Ruth Hannah Johnson, a midwife, photo circa 1941, was the matriarch of her family in the small community of Greenville. She loved children and family was all important to her. She helped raise, or indeed did raise, the children of one of her daughters. Ruth Hannah was my husband’s grandmother.
Ruth Hannah Johnson, born circa 1847, died on June 2, 1945, at age ninety-eight. According to the funeral ledger entry, Ruth Hannah was the daughter of George Crawford and Elizabeth Brown. She was born in Greenville, as was her father. Because of her advanced age when she passed away, it is assumed that she had been a midwife in the community of Greenville well into the 1870s and later. Those who remember her say that she was a robust woman and an extremely hard worker.
Deborah Ann (Herbert) Wesley, born on July 10, 1869, was the daughter of Harriet Jane (Herbert) Jones and Winston Tobin. She married Frederick Henry Wesley on June 20, 1894, in Greenville. Like those women who came before her and those who came after, Deborah Ann Wesley performed a much-needed service in her community. How many babies may not have survived without her caring presence? Deborah Ann passed away on May 5, 1938, at the age of sixty-nine.
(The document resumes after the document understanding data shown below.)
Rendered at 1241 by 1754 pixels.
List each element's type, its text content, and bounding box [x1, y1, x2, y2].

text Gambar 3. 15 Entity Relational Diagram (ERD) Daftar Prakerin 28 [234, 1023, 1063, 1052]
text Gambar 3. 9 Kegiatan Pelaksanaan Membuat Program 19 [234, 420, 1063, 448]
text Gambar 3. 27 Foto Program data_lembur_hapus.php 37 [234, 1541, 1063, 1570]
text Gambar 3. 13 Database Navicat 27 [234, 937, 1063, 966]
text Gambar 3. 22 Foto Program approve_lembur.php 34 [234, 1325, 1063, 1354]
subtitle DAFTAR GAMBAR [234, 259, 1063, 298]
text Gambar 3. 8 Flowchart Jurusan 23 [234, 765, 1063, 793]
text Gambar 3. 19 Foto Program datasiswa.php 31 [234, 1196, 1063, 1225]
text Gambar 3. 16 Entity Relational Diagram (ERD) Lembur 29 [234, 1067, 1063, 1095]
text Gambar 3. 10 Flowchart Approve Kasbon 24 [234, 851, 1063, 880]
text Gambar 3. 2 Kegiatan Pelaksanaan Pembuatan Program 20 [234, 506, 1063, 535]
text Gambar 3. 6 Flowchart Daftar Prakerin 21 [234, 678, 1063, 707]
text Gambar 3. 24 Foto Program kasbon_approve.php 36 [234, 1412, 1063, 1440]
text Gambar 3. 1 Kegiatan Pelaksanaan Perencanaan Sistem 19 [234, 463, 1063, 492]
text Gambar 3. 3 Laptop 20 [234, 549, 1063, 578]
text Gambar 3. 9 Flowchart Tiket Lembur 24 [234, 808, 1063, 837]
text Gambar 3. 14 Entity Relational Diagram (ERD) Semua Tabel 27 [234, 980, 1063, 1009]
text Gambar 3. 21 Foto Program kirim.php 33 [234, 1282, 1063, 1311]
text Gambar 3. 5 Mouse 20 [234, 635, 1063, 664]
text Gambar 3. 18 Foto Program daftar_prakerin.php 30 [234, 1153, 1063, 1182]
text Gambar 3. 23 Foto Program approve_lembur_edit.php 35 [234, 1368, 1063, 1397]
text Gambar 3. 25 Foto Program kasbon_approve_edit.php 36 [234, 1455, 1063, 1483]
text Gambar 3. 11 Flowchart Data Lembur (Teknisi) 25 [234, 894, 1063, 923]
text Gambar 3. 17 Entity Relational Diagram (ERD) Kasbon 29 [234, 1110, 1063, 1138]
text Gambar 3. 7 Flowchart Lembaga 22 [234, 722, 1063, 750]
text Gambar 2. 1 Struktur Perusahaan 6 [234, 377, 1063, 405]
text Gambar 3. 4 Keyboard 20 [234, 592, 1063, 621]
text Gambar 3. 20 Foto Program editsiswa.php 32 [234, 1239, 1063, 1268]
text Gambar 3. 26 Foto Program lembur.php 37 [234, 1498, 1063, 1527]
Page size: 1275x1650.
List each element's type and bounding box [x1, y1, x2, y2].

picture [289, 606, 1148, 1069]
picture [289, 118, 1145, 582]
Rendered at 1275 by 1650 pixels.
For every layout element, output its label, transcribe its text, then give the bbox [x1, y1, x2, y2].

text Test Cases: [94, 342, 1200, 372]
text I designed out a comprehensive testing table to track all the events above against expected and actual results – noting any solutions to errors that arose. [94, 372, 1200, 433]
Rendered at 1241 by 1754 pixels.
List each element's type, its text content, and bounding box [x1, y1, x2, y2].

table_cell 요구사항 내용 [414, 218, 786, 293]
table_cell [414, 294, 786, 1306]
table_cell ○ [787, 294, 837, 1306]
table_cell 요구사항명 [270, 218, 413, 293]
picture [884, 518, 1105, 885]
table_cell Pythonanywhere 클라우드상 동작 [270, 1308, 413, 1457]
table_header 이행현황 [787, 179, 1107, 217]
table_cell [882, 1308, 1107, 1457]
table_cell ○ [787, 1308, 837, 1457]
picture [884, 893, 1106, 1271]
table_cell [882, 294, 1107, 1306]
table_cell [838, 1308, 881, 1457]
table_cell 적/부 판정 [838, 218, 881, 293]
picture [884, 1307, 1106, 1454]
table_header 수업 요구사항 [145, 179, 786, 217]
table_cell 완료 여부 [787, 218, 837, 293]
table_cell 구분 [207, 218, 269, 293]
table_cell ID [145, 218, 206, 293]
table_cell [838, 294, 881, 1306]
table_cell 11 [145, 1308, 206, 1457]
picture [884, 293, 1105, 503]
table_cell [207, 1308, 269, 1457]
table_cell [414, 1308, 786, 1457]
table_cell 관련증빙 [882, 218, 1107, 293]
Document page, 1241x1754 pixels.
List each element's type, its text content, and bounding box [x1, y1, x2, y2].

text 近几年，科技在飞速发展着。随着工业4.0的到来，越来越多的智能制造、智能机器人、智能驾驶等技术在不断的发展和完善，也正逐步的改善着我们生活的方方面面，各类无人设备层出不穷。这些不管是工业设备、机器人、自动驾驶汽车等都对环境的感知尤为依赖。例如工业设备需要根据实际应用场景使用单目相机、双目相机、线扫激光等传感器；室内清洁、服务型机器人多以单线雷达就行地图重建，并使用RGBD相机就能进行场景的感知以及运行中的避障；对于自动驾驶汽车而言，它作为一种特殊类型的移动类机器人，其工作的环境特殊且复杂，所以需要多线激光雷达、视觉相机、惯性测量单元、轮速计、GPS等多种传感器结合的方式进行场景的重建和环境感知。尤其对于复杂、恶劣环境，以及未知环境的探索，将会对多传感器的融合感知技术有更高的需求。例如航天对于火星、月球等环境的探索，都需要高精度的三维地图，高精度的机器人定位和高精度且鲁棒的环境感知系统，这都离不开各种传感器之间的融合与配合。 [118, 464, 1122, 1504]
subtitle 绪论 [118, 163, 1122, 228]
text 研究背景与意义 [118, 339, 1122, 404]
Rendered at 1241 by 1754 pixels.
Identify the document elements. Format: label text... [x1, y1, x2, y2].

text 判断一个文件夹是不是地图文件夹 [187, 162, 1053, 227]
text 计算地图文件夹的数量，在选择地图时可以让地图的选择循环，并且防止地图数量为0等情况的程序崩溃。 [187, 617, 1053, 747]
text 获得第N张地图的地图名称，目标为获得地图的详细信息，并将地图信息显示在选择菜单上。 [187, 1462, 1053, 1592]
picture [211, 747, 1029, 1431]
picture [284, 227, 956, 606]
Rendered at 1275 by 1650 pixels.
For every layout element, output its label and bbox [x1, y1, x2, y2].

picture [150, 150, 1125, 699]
Mary Agnes (Jones) Johnson was born April 15, 1908. The daughter of James Jones and Agnes Hubbard, she was baptised at St. Ambrose Catholic Parish on April 19, 1908. She married Clarence “Bampy” Johnson, a resident of Greenville, and in the 1950s was baptized into the Greenville United Baptist Church. Mary was a midwife for more than fifty years and brought many of today’s residents of Greenville into the world. She loved what she did and would help anyone who came knocking on her door, no matter the hour. On February 10, 1995, “Nanny” was honoured by the Black Cultural Society for Nova Scotia and was inducted into the cultural centre’s Wall of Honour. She died on September 2, 2001, at ninety-three years of age.